Amid procedural changes and doctrinal tension, one issue hangs over this month’s meeting in Rome
Hilaire Belloc once remarked that the Catholic Church must have a divine origin, because “no merely human institution conducted with such knavish imbecility would have lasted a fortnight”. Belloc’s gallows humour applies rather well in the current circumstances. The crisis of clerical sexual abuse and cover-up has demonstrated just how much incompetence and wickedness have disfigured the Church. As bishops from around the world meet in Rome this month for the Synod on Youth, that crisis is inescapable – and, at the outset, some bishops see the problem more clearly than others.
On Thursday October 4, the first day of real working sessions, several bishops spoke with commendable forthrightness. One was Bishop Frank Caggiano of Bridgeport, Connecticut, who told the synod hall: “We must continue to face courageously and honestly the betrayal of young people by clerics to whom they were entrusted.

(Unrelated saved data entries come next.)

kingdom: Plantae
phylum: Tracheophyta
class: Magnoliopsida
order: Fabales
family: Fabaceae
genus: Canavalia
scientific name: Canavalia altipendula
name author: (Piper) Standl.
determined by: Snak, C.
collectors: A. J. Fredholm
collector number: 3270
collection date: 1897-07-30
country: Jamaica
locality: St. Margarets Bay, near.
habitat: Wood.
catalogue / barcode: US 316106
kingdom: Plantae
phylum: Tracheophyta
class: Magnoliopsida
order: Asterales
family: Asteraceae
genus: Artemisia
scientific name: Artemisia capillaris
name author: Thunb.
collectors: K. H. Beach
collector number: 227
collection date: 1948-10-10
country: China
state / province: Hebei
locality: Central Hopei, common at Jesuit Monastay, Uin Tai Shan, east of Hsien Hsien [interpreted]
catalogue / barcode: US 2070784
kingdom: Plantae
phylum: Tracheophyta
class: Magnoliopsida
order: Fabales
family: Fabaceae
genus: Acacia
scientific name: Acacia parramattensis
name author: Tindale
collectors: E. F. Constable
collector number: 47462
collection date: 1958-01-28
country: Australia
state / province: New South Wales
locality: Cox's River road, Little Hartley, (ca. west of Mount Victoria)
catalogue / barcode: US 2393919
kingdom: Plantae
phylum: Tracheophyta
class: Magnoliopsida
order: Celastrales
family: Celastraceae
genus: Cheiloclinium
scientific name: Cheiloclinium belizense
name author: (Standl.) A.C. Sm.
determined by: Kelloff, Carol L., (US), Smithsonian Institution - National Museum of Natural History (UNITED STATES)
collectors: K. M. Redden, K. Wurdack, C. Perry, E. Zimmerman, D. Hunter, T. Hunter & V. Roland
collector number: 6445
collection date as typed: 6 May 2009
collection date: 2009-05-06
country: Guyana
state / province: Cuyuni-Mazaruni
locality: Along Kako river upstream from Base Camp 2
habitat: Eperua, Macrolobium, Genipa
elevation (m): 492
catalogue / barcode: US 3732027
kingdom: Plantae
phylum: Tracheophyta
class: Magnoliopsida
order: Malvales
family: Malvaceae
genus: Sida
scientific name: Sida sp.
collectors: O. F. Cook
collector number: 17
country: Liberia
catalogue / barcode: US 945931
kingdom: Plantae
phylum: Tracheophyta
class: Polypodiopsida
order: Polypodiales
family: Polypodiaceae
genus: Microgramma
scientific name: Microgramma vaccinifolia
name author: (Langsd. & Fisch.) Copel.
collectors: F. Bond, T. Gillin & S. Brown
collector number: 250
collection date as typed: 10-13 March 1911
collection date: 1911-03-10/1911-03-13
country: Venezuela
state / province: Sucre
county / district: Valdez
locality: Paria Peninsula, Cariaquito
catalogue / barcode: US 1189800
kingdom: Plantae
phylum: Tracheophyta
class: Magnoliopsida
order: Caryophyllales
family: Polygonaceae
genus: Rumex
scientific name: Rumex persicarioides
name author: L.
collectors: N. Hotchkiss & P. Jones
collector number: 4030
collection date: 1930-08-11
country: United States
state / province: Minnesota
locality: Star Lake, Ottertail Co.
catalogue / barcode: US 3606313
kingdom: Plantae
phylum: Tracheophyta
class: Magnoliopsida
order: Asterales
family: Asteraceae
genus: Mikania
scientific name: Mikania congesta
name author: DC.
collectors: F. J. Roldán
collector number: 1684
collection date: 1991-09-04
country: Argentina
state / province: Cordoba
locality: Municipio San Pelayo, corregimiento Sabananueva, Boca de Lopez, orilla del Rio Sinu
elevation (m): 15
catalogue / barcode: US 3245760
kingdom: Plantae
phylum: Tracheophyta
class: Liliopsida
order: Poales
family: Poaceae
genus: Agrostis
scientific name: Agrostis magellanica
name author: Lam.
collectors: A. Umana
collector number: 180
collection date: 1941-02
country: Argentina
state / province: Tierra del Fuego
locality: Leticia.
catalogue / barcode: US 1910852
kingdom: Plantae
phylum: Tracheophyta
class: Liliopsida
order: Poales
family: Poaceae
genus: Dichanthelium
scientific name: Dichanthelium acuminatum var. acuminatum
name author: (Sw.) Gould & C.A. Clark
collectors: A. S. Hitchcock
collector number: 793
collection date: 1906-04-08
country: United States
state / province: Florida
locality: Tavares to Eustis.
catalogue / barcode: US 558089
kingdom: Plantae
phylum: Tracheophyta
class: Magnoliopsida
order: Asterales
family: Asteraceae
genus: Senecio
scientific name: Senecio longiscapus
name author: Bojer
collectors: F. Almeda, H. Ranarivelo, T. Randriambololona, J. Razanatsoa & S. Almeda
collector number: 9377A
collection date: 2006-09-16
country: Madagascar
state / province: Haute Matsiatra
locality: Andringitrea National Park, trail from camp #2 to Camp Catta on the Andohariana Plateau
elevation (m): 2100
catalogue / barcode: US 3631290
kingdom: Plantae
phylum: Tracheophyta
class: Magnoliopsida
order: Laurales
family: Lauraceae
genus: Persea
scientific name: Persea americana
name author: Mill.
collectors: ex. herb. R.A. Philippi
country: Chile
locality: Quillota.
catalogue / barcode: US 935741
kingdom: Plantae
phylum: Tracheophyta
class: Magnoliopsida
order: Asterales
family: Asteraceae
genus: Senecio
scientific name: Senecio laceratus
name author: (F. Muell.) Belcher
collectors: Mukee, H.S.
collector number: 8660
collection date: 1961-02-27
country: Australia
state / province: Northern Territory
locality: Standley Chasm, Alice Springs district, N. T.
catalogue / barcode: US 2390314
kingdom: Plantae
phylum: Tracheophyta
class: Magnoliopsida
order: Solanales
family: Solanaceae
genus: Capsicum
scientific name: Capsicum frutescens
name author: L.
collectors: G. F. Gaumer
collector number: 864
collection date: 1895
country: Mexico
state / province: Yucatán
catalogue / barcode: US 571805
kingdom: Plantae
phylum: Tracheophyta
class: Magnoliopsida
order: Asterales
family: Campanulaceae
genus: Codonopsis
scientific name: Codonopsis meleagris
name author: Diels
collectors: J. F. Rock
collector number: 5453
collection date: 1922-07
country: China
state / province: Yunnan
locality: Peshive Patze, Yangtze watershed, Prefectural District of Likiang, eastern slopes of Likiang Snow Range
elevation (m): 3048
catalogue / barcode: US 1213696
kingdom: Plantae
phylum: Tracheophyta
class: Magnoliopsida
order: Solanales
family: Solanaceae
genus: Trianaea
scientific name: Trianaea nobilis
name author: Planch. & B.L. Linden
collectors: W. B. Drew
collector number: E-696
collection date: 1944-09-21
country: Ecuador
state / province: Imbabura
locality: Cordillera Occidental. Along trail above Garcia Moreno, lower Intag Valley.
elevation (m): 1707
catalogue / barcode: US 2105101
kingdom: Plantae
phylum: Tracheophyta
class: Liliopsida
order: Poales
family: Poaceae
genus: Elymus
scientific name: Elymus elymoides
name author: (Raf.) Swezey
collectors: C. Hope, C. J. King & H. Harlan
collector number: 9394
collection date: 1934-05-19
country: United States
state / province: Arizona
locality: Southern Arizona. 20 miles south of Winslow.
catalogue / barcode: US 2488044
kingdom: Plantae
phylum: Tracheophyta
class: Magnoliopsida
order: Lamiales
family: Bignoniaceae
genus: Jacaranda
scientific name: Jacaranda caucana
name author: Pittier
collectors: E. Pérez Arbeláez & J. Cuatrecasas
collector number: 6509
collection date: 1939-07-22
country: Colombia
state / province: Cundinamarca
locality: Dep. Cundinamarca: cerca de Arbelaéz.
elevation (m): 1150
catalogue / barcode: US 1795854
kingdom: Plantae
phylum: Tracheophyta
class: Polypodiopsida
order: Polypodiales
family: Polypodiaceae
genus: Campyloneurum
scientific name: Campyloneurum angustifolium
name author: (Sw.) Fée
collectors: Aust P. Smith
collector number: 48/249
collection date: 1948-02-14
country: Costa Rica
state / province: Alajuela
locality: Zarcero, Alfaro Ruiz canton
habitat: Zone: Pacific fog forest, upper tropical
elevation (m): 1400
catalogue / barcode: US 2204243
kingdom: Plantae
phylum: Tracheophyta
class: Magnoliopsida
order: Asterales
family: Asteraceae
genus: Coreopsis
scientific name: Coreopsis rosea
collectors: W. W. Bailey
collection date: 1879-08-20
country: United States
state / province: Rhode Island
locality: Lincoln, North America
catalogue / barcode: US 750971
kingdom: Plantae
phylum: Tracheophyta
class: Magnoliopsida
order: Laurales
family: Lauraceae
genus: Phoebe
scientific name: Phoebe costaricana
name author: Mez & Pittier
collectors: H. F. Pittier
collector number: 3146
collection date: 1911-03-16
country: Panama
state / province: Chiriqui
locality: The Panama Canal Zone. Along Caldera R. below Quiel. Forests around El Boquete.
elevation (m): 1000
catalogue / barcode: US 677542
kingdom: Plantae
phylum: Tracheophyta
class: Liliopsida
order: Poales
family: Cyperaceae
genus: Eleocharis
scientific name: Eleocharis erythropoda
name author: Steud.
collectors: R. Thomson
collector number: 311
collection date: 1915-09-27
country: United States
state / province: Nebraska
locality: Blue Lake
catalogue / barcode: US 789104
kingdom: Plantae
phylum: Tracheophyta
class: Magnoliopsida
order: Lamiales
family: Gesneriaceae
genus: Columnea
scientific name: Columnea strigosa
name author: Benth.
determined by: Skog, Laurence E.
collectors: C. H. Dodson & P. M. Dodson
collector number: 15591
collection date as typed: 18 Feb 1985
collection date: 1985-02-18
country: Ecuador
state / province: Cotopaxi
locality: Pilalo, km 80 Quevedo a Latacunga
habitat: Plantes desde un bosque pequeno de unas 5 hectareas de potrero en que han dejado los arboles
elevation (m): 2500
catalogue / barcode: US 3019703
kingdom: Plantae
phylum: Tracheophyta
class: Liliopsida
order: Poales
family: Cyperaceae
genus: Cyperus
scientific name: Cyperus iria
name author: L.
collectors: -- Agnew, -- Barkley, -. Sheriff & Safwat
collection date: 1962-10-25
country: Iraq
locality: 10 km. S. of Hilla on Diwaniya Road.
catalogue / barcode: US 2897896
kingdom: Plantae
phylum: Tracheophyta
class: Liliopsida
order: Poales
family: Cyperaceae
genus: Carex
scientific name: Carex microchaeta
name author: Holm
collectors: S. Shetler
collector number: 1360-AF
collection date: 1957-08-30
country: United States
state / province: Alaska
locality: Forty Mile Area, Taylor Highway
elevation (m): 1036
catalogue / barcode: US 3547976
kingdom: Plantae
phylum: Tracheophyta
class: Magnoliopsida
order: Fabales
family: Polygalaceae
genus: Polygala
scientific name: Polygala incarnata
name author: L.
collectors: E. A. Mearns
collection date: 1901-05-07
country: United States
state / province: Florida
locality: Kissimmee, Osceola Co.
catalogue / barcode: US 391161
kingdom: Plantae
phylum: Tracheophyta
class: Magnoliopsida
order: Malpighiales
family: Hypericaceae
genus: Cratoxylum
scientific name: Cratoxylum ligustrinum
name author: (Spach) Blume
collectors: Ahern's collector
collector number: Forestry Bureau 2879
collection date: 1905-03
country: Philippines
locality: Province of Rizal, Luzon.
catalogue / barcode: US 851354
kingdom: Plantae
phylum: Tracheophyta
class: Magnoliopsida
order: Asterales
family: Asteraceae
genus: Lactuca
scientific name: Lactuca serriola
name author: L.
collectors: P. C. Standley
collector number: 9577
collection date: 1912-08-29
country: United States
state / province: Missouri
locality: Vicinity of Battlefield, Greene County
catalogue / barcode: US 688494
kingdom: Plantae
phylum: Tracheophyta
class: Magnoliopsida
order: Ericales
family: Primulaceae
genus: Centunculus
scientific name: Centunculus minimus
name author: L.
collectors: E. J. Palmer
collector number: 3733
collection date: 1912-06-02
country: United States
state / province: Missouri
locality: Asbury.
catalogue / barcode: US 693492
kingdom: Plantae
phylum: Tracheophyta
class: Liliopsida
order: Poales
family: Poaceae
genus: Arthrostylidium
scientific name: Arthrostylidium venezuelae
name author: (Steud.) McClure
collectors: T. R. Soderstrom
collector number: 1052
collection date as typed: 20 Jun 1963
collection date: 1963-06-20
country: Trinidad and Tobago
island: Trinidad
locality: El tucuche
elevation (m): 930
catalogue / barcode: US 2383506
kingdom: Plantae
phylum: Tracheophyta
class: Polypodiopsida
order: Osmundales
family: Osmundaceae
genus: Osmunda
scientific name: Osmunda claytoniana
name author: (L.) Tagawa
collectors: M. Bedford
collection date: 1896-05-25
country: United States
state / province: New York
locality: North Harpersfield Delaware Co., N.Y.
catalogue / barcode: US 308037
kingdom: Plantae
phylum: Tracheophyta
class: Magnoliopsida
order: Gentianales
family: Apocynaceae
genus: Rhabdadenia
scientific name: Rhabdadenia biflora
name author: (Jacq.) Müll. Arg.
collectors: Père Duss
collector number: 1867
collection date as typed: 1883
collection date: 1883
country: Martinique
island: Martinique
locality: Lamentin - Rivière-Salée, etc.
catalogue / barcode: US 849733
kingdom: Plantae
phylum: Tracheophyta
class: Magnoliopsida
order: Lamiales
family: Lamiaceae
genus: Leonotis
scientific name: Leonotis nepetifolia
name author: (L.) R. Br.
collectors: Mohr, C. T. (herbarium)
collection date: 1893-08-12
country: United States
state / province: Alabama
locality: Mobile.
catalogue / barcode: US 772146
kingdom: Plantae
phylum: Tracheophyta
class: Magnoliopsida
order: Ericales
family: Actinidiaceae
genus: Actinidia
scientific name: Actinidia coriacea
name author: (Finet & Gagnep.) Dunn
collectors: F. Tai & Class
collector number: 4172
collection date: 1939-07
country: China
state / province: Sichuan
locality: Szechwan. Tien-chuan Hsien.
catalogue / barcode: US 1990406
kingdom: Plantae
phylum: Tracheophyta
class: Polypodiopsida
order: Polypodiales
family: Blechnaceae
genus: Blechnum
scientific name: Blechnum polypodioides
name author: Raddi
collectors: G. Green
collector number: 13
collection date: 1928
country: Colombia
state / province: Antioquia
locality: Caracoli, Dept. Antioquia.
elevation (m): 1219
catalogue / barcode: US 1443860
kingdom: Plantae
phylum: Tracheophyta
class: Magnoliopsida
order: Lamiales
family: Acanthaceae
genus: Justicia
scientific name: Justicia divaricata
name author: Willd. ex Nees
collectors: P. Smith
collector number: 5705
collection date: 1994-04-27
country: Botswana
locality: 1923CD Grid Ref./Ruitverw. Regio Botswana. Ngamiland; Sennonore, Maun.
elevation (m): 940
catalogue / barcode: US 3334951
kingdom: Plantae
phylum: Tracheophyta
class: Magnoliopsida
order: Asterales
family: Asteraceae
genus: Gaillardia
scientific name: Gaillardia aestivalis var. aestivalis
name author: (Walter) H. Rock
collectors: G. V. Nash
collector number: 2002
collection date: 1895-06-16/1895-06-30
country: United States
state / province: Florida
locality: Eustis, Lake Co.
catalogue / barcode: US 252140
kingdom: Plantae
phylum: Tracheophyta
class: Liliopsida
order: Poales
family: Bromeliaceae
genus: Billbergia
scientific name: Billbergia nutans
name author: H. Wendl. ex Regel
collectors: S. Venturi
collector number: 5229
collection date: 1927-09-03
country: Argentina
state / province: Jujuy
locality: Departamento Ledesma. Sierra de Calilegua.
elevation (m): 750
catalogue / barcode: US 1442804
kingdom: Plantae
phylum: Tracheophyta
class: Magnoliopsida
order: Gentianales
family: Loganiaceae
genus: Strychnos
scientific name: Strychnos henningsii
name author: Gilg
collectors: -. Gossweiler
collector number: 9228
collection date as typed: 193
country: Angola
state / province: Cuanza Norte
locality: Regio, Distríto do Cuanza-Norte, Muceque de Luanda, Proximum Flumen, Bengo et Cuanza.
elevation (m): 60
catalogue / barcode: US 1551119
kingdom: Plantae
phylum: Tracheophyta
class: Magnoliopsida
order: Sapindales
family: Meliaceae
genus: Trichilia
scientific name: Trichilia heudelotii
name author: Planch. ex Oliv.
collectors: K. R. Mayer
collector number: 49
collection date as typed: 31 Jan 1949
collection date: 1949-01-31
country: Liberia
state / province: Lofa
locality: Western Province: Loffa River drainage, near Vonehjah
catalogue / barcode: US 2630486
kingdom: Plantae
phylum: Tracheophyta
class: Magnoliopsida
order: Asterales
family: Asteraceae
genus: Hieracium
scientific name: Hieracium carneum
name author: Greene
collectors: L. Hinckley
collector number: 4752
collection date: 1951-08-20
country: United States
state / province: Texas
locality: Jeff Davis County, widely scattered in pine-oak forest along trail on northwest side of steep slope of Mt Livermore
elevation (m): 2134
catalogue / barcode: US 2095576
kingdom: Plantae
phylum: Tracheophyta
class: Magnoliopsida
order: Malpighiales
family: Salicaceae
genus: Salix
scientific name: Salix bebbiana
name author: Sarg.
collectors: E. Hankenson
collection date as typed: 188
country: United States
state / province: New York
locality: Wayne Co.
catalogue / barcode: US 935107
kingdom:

This sin must never again be found in our midst. Only in this way can the youth of the world believe our synodal call to offer them reassurance, comfort, hope, and belonging.”
One might quibble with Bishop Caggiano’s apparent belief that the Church has begun to face her leaders’ culture of betrayal courageously and honestly.
The bishop also spoke generally of “clerics”, but it is bishops who have often neglected to police the general moral culture of the clergy, high and low, or to foster a candid spirit among the men who are the Church’s leaders and among the seminarians who will succeed them. Nevertheless, Bishop Caggiano put the issue front and centre.
The Vatican’s media men tried to give a different emphasis at the start of the synod: what this month is really about, they said, is a process of collective discernment. At one of the daily briefings last week, Fr Antonio Spadaro, SJ, a close advisor to Pope Francis and a senior communications figure at the synod, spoke about a new rule, introduced by Pope Francis: after every five speeches, there will be three minutes’ silence.